These French wines will be great this year

A gorgeous Indian Summer helped France reclaim its title as world's top wine producer this year, but the weather also is expected to result in some really good vino. These are wines that should be great this year.

These French wines will be great this year
These are the French wines expected to be great this year.

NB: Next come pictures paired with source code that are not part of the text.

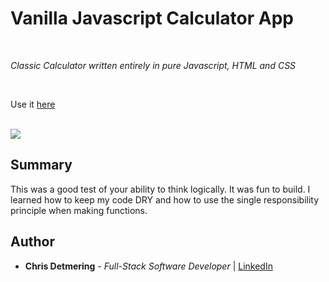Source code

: # Vanilla Javascript Calculator App

<br>

_Classic Calculator written entirely in pure Javascript, HTML and CSS_

<br>

Use it [here](https://andysterks.github.io/JS-Tetris)

<br>

<image src="images/game_play_crop.png">

## Summary

This was a good test of your ability to think logically. It was fun to build. I learned how to keep my code DRY and how to use the single responsibility principle when making functions. 

## Author

* **Chris Detmering** - *Full-Stack Software Developer*  | [LinkedIn](https://www.linkedin.com/in/chris-detmering-1b8b9851/)
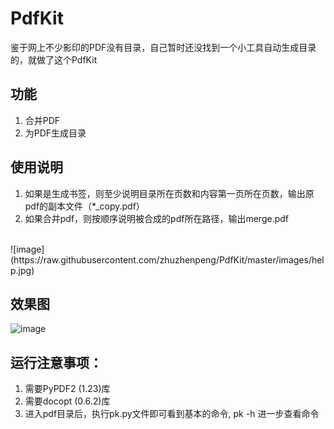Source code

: # PdfKit

鉴于网上不少影印的PDF没有目录，自己暂时还没找到一个小工具自动生成目录的，就做了这个PdfKit 
## 功能
1. 合并PDF
2. 为PDF生成目录

## 使用说明
1. 如果是生成书签，则至少说明目录所在页数和内容第一页所在页数，输出原pdf的副本文件（*_copy.pdf）
2. 如果合并pdf，则按顺序说明被合成的pdf所在路径，输出merge.pdf
<br>
![image](https://raw.githubusercontent.com/zhuzhenpeng/PdfKit/master/images/help.jpg) 

## 效果图
![image](https://raw.githubusercontent.com/zhuzhenpeng/PdfKit/master/images/result.jpg)

## 运行注意事项：
1. 需要PyPDF2 (1.23)库
2. 需要docopt (0.6.2)库
3. 进入pdf目录后，执行pk.py文件即可看到基本的命令, pk -h 进一步查看命令

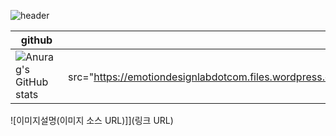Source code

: 
![header](https://capsule-render.vercel.app/api?type=Cylinder&color=0:E040FB,100:2FE4ED&height=170&section=header&text=YoungJo&fontSize=50&fontColor=FFFFFF)

|github| ● eDesignLAB|
|-----|----:|
|![Anurag's GitHub stats](https://github-readme-stats.vercel.app/api?username=YoungJo-YOO&show_icons=true&theme=radical)|[![로고](https://emotiondesignlab.com/)](img src="https://emotiondesignlabdotcom.files.wordpress.com/2015/11/edesign_logo_final_last_2.jpg?w=244")|

 

![이미지설명(이미지 소스 URL)]](링크 URL)
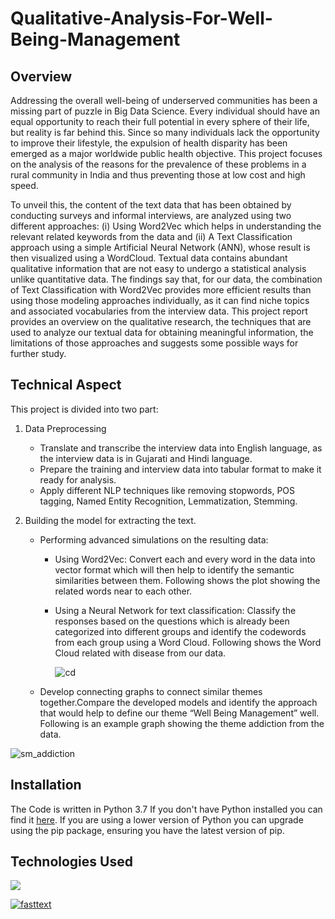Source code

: # Qualitative-Analysis-For-Well-Being-Management

## Overview
Addressing the overall well-being of underserved communities has been a missing part of puzzle in Big Data Science. Every individual should have an equal opportunity to reach their full potential in every sphere of their life, but reality is far behind this. Since so many individuals lack the opportunity to improve their lifestyle, the expulsion of health disparity has been emerged as a major worldwide public health objective. This project focuses on the analysis of the reasons for the prevalence of these problems in a rural community in India and thus preventing those at low cost and high speed. 

To unveil this, the content of the text data that has been obtained by conducting surveys and informal interviews, are analyzed using two different approaches: (i) Using Word2Vec which helps in understanding the relevant related keywords from the data and (ii) A Text Classification approach using a simple Artificial Neural Network (ANN), whose result is then visualized using a WordCloud. Textual data contains abundant qualitative information that are not easy to undergo a statistical analysis unlike quantitative data. The findings say that, for our data, the combination of Text Classification with Word2Vec provides more efficient results than using those modeling approaches individually, as it can find niche topics and associated vocabularies from the interview data. This project report provides an overview on the qualitative research, the techniques that are used to analyze our textual data for obtaining meaningful information, the limitations of those approaches and suggests some possible ways for further study.


## Technical Aspect
This project is divided into two part:
1. Data Preprocessing
   *  Translate and transcribe the interview data into English language, as the interview data is in Gujarati and Hindi language.
   *	Prepare the training and interview data into tabular format to make it ready for analysis.
   *	Apply different NLP techniques like removing stopwords, POS tagging, Named Entity Recognition, Lemmatization, Stemming. 
   

2. Building the model for extracting the text.
   *	Performing advanced simulations on the resulting data:
          *	Using Word2Vec: Convert each and every word in the data into vector format which will then help to identify the semantic similarities between them. Following       shows the plot showing the related words near to each other.        
          *	Using a Neural Network for text classification: Classify the responses based on the questions which is already been categorized into different groups and identify             the codewords from each group using a Word Cloud. Following shows the Word Cloud related with disease from our data.
          
            ![cd](https://user-images.githubusercontent.com/37532698/108685570-b82e5180-750d-11eb-9841-9705130b8789.jpg)
          
   *	Develop connecting graphs to connect similar themes together.Compare the developed models and identify the approach that would help to define our theme “Well Being Management” well. Following is an example graph showing the theme addiction from the data.
   
![sm_addiction](https://user-images.githubusercontent.com/37532698/108686776-4fe06f80-750f-11eb-825c-19243eb00ece.jpg)



    

## Installation
The Code is written in Python 3.7 If you don't have Python installed you can find it [here](https://www.python.org/downloads/). If you are using a lower version of Python you can upgrade using the pip package, ensuring you have the latest version of pip. 

## Technologies Used

![](https://forthebadge.com/images/badges/made-with-python.svg)

[![fasttext](https://user-images.githubusercontent.com/37532698/108687654-6affaf00-7510-11eb-9860-27b0757fa58d.png)](https://fasttext.cc/)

Cheers photo: Shutterstock

After record-low production in 2012 and 2013, France finally bounced back and is looking at a good crop this year according to the French wine co-operatives, which account for about half of French wine production.

The Indian summer weather after the cold and wet summer months was an unexpected surprise that undid a lot of the damage done to the crops by the chilly summer.

Here are the regions that expect to produce some great wines this year:

  • Côtes du Rhone
  • Bordeaux
  • Beaujolais
  • Burgundy
  • Champagne

"Fortunately, we had a great September, hot and dry, which made it possible to wait for the perfect moment to harvest," Boris Calmette, the president of the French wine co-operatives, told French media.

The shift in weather boosted the grapes’ state of health, and has had a particularly positive effect on white varieties.

“It's a rare and interesting vintage thanks to this cool summer rescued by the good weather of September with cool nights," said Denis Dubourdieu, the owner of several chateaux in the Bordeaux region and director of France's authoritative Institute of Vine and Wine Sciences.

"There is a very good balance between sugar and acidity," he said.

Stéphane Héraud, the first vice President of the Federation of wine co-operatives in Aquitane said that “thanks to the eight weeks of warm weather in September and October, mature and unstressed grapes could be harvested in Bordeaux”.

A lot of the regions that have had a successful harvest this year are, in fact, the ones that were affected the most by the cool weather and excessive rain in 2012 and 2013. For example, some growers in Bordeaux and Burgundy saw their harvests nearly wiped out by several hailstorms.

This year’s turnout is certainly better than in the years before, but not all growers were able to fill their tanks.

The departments of Aude and Hérault in the Languedoc-Roussillon region were hit by hailstorms, which destroyed 35 to 40 percent of the harvest of farms in Bézier and Narbonne.

The Alsace region was spared from hail, but the harvest still didn’t come out as high as expected. On top of that, the stocks have dropped to a historic low.